Up at The Atlantic today, I’ve got a piece about the challenges of doing fantasy adaptations, as illustrated by True Blood and Game of Thrones:
[Charlaine] Harris’s Southern Vampire books may be fairly conventional paranormal romances, lacking some of the higher-level philosophical and mythological resonances Alan Ball’s added to the franchise. But they’re an impressive example of world-building and pacing. Harris started out with vampires and shape-shifters, giving readers a grounded sense of those concepts and mythologies before adding werewolf hierarchies in the third book, witches in the fourth, and faeries in the eighth. That pacing gave readers time to get a full sense of how different kinds of magic work before introducing new part of the world and explaining how different concepts interacted.

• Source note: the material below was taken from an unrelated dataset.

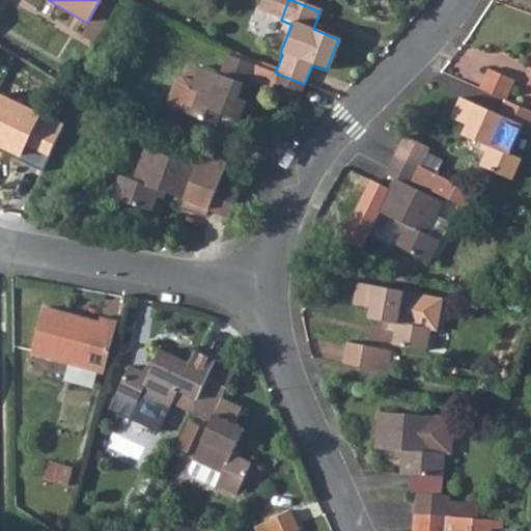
[(198,120),(203,106),(235,119),(243,100),(234,96),(241,82),(246,84),(248,81),(268,89),(267,92),(297,105),(304,84),(275,73),(226,53),(217,74),(196,64),(188,83),(176,111),(198,120)]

By contrast, the show’s moved faster, introducing both witches and the idea that Sookie has faerie powers this season. As a result, both concepts and characters have suffered…One of the most important structural elements of Martin’s novels is the addition of points of view that clarify events and to provide different perspectives on events we’ve already visited once in previous books. To move that diversification of perspectives forward more quickly, Game of Thrones’ adapters replaced some generic scenes of courtly life with conversations between characters that set up rivalries at court, like those between the realm’s treasurer and its spymaster…These additional scenes don’t change the pace of events—just our understanding of them.
I hadn’t really thought of it this way before I wrote the piece, but pacing’s particularly important with fantasy because of the way it interacts with world-building. If you want to disorient people, it’s fine to drop them in and rush them. But if you want the concepts and the assumptions of the world to be really clear so you can use them later, you have to take your time.